*RECORDS PROVIDED:*

Start of Block

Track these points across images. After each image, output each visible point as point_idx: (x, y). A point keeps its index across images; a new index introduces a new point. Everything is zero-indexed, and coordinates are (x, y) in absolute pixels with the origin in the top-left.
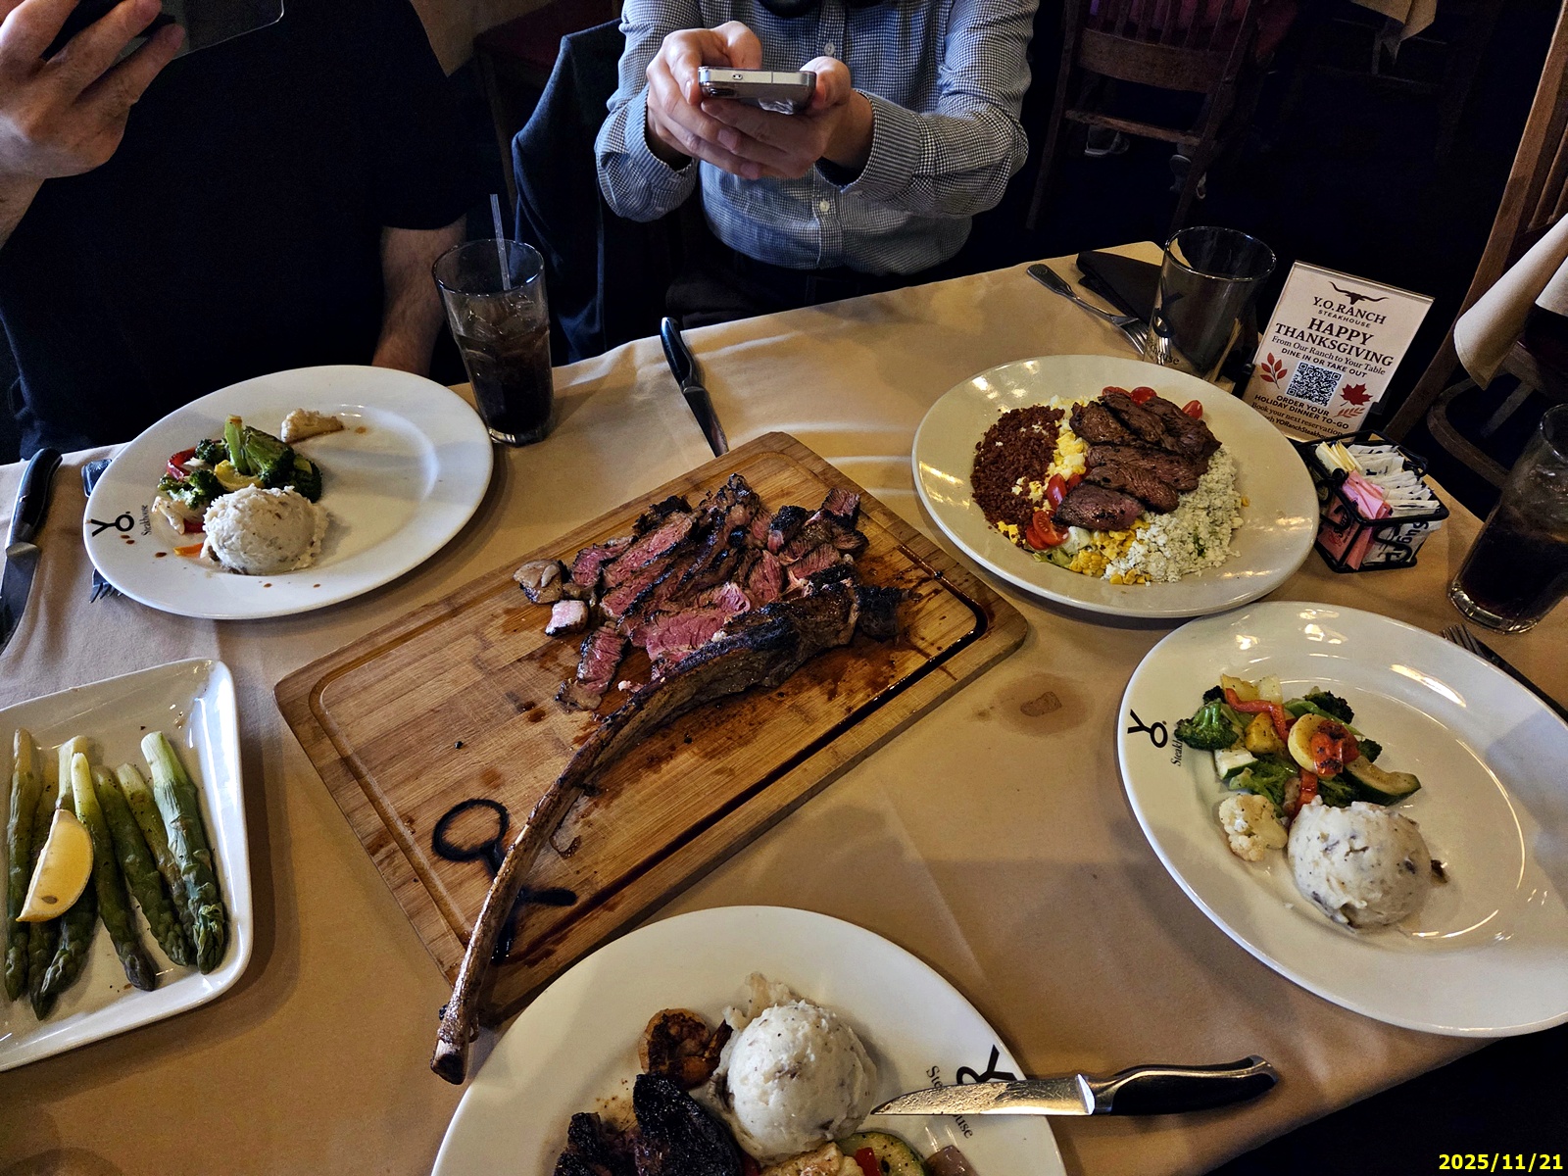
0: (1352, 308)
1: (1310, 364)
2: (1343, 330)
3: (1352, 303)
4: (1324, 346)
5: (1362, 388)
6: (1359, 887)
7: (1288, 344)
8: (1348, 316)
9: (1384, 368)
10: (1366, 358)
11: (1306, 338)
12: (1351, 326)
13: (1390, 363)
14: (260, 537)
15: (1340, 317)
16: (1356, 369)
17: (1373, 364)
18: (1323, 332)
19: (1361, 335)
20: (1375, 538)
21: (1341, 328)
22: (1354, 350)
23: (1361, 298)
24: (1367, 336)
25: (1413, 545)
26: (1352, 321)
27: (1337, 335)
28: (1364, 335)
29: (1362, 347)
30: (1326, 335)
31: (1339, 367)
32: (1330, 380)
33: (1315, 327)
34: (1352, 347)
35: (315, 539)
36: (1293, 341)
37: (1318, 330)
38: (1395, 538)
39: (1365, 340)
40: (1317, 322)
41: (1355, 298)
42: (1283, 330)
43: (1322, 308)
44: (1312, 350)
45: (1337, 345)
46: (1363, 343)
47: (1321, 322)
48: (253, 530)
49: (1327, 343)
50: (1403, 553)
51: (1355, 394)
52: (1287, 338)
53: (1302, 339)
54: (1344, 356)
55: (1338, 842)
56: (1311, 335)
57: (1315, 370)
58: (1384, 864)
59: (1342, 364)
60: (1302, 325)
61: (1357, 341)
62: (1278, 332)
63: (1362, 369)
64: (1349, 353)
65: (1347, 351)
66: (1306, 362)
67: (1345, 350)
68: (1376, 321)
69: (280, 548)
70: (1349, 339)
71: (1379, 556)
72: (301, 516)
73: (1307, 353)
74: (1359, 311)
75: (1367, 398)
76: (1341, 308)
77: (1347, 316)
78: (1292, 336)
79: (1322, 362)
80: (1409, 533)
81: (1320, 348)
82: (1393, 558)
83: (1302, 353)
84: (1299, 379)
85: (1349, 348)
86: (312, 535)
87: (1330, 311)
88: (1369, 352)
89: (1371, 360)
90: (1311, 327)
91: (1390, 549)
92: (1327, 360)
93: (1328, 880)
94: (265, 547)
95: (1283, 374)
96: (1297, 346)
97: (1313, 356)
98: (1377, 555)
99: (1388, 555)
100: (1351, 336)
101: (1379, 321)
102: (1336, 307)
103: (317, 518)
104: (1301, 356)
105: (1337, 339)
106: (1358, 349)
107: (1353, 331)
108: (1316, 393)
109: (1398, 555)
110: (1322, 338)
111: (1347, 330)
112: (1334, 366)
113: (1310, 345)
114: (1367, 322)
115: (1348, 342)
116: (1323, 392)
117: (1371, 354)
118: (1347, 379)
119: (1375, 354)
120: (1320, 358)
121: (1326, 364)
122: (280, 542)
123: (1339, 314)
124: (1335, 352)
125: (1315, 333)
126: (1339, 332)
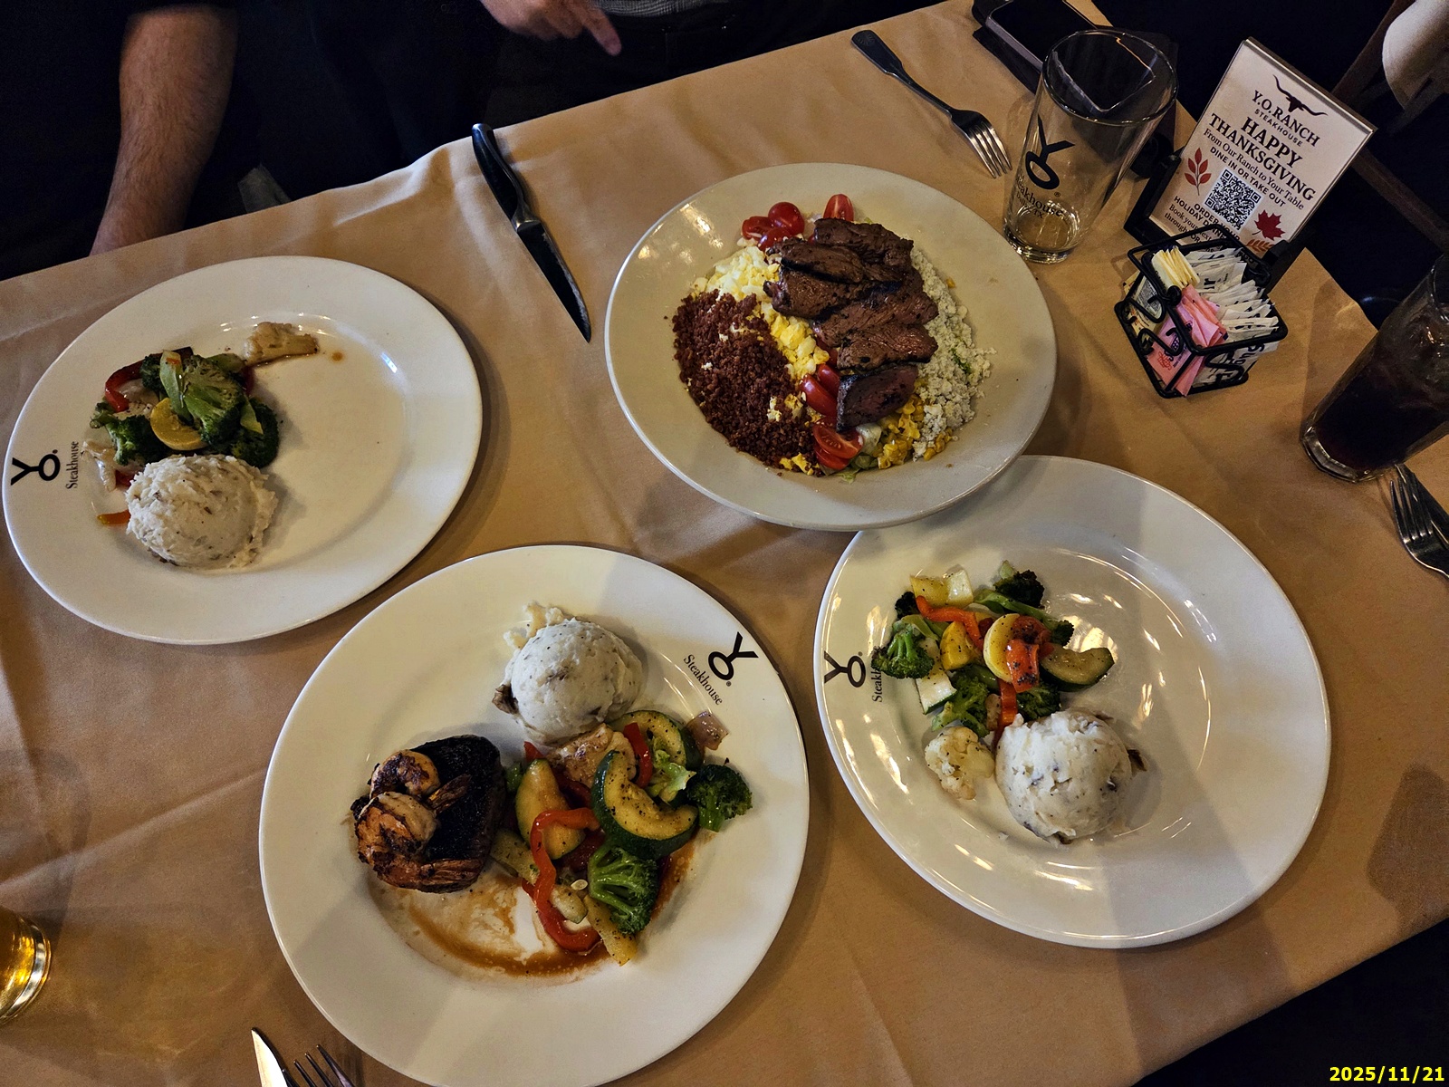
0: (1289, 116)
1: (1235, 174)
2: (1274, 142)
3: (1291, 110)
4: (1252, 156)
5: (1276, 219)
6: (1067, 817)
7: (1219, 142)
8: (1282, 125)
9: (1304, 202)
10: (1289, 184)
11: (1236, 141)
12: (1283, 139)
13: (1310, 197)
14: (184, 536)
15: (1274, 125)
16: (1277, 194)
17: (1294, 193)
18: (1255, 138)
19: (1291, 153)
20: (1206, 364)
21: (1273, 138)
22: (1280, 169)
23: (1301, 106)
24: (1296, 157)
25: (1246, 365)
26: (1285, 133)
27: (1267, 147)
28: (1294, 154)
29: (1288, 169)
30: (1257, 143)
31: (1261, 187)
32: (1249, 199)
33: (1248, 129)
34: (1279, 166)
35: (254, 533)
36: (1224, 140)
37: (1250, 134)
38: (1228, 362)
39: (1293, 161)
40: (1251, 124)
41: (1295, 104)
42: (1217, 124)
43: (1260, 107)
44: (1240, 158)
45: (1265, 158)
46: (1290, 164)
47: (1256, 125)
48: (177, 527)
49: (1256, 153)
50: (1235, 372)
51: (1268, 224)
52: (1218, 135)
53: (1233, 141)
54: (1268, 173)
55: (1042, 777)
56: (1242, 138)
57: (1237, 183)
58: (1088, 793)
59: (1265, 184)
60: (1236, 124)
61: (1284, 160)
62: (1212, 124)
63: (1281, 197)
64: (1274, 173)
65: (1273, 170)
66: (1230, 170)
67: (1271, 167)
68: (1308, 140)
69: (210, 548)
70: (1278, 155)
71: (1209, 377)
72: (238, 507)
73: (1234, 159)
74: (1295, 122)
75: (1279, 233)
76: (1278, 113)
77: (1280, 124)
78: (1224, 134)
79: (1246, 176)
80: (1243, 356)
81: (1247, 158)
82: (1224, 378)
83: (1230, 158)
84: (1220, 189)
85: (1275, 166)
86: (251, 528)
87: (1266, 112)
88: (1293, 177)
89: (1293, 187)
90: (1244, 129)
91: (1221, 371)
92: (1251, 174)
93: (1037, 814)
94: (192, 548)
95: (1206, 178)
96: (1226, 147)
97: (1240, 166)
98: (1208, 376)
99: (1219, 376)
100: (1280, 151)
101: (1312, 141)
102: (1273, 110)
103: (259, 506)
104: (1228, 162)
105: (1265, 150)
106: (1284, 169)
107: (1284, 146)
108: (1233, 212)
109: (1229, 375)
110: (1252, 145)
111: (1277, 145)
112: (1256, 183)
113: (1238, 150)
114: (1300, 139)
115: (1275, 158)
116: (1239, 213)
117: (1295, 180)
118: (1264, 205)
119: (1298, 181)
120: (1246, 170)
121: (1249, 178)
122: (210, 540)
123: (1275, 120)
124: (1261, 166)
125: (1247, 137)
126: (1270, 144)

End of Block

*EXERCISE PROMPT:*
Retype the portion of the data above that starts on the line with "20: (1375, 538)" and finishes on the line with "125: (1315, 333)", including both of those lines.

*TASK SOLUTION:*
20: (1375, 538)
21: (1341, 328)
22: (1354, 350)
23: (1361, 298)
24: (1367, 336)
25: (1413, 545)
26: (1352, 321)
27: (1337, 335)
28: (1364, 335)
29: (1362, 347)
30: (1326, 335)
31: (1339, 367)
32: (1330, 380)
33: (1315, 327)
34: (1352, 347)
35: (315, 539)
36: (1293, 341)
37: (1318, 330)
38: (1395, 538)
39: (1365, 340)
40: (1317, 322)
41: (1355, 298)
42: (1283, 330)
43: (1322, 308)
44: (1312, 350)
45: (1337, 345)
46: (1363, 343)
47: (1321, 322)
48: (253, 530)
49: (1327, 343)
50: (1403, 553)
51: (1355, 394)
52: (1287, 338)
53: (1302, 339)
54: (1344, 356)
55: (1338, 842)
56: (1311, 335)
57: (1315, 370)
58: (1384, 864)
59: (1342, 364)
60: (1302, 325)
61: (1357, 341)
62: (1278, 332)
63: (1362, 369)
64: (1349, 353)
65: (1347, 351)
66: (1306, 362)
67: (1345, 350)
68: (1376, 321)
69: (280, 548)
70: (1349, 339)
71: (1379, 556)
72: (301, 516)
73: (1307, 353)
74: (1359, 311)
75: (1367, 398)
76: (1341, 308)
77: (1347, 316)
78: (1292, 336)
79: (1322, 362)
80: (1409, 533)
81: (1320, 348)
82: (1393, 558)
83: (1302, 353)
84: (1299, 379)
85: (1349, 348)
86: (312, 535)
87: (1330, 311)
88: (1369, 352)
89: (1371, 360)
90: (1311, 327)
91: (1390, 549)
92: (1327, 360)
93: (1328, 880)
94: (265, 547)
95: (1283, 374)
96: (1297, 346)
97: (1313, 356)
98: (1377, 555)
99: (1388, 555)
100: (1351, 336)
101: (1379, 321)
102: (1336, 307)
103: (317, 518)
104: (1301, 356)
105: (1337, 339)
106: (1358, 349)
107: (1353, 331)
108: (1316, 393)
109: (1398, 555)
110: (1322, 338)
111: (1347, 330)
112: (1334, 366)
113: (1310, 345)
114: (1367, 322)
115: (1348, 342)
116: (1323, 392)
117: (1371, 354)
118: (1347, 379)
119: (1375, 354)
120: (1320, 358)
121: (1326, 364)
122: (280, 542)
123: (1339, 314)
124: (1335, 352)
125: (1315, 333)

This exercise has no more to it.